Celiac artery balloon angioplasty with guidewire extending into hepatic artery

Fig. 97.4
figure 4

Wire access into SMA with associated high-grade stenosis of SMA at its origin

Fig. 97.5
figure 5

Post-stenting SMA with <20% residual stenosis. There is diminished filling of the gastroduodenal collaterals following stenting

Discussion

Patients with celiac and mesenteric artery occlusive disease with symptoms of intestinal angina may experience acute exacerbation secondary to low cardiac output (dehydration, hypercoagulability, cardiac arrhythmia). In such patients, careful monitoring in the intensive care unit should be performed as progression of ischemia may result in full-thickness necrosis of the small or large intestine. Patient may need laparotomy for bowel resection, in addition to the endovascular treatment of the mesenteric artery occlusion. Correction of fluid and electrolyte imbalance in addition to endovascular treatment as described in this report may result in reversal of the mucosal ischemia and thus halt the progression to bowel infarction.

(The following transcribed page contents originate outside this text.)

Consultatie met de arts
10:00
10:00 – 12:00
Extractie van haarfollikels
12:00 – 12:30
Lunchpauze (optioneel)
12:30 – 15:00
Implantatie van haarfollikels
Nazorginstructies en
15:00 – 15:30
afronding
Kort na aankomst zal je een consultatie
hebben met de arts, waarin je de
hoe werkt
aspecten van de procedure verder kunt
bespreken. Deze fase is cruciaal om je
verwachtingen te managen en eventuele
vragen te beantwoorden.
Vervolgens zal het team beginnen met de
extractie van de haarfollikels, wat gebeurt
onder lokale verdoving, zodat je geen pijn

Acute mesenteric ischemia is a rare clinical problem that accounts for 0.09–0.2% of all emergency department admissions representing an uncommon cause of abdominal pain. The underlying causes can be nonocclusive or occlusive with the embolic etiology in 50%, thrombotic in 15–25%, and mesenteric venous thrombosis in 5–15%. Mortality rates for 16–80% have been reported [1]. Prognosis of patients of thrombotic occlusion of the SMA with bowel infarction continues to remain poor in spite of modern intensive care unit management, availability of endovascular treatment, and better control of cardiac arrhythmia [1]. In patients with chronic mesenteric ischemia (intestinal angina) and elective mesenteric revascularization, two vessel revascularization is preferred. In emergency settings, bypass to the superior mesenteric artery usually suffices. Scali et al. reported 82 patients who underwent aortomesenteric bypass (aortoceliac/SMA n = 44, aortomesenteric n = 38) for acute mesenteric ischemia with 76% undergoing antegrade bypass. Concurrent bowel resection was evenly distributed (antegrade 45% and retrograde 45%). Incidence of complication was 78% with mortality 37%. The 1-year and 3-year primary patency rate for both was 82% [1]. There was higher rate of reintervention in patients undergoing retrograde bypass. In some patients there is anatomic variation as celiac and SMA may arise as a common trunk. More commonly, the hepatic artery may arise from SMA. Bulut et al. reported excellent long-term secondary patency of celiac and SMA with percutaneous mesenteric stenting. They reported primary patency of 77% at 12 months and 45% at 16 months with primary assisted patency of 90.3% and 69.8% with overall secondary patency of 98.3% and 93.6% [2].

Superior mesenteric artery stenting with use of embolic protection devices (EPD) have been reported by Mendes et al. among 65 patients. The indication for use of EPD was severe calcification in 22 patients (34%) and total occlusion in 16 (25%) and acute thrombosis in 18 (28%). They retrieved large microscopic debris in one third of the patients [3].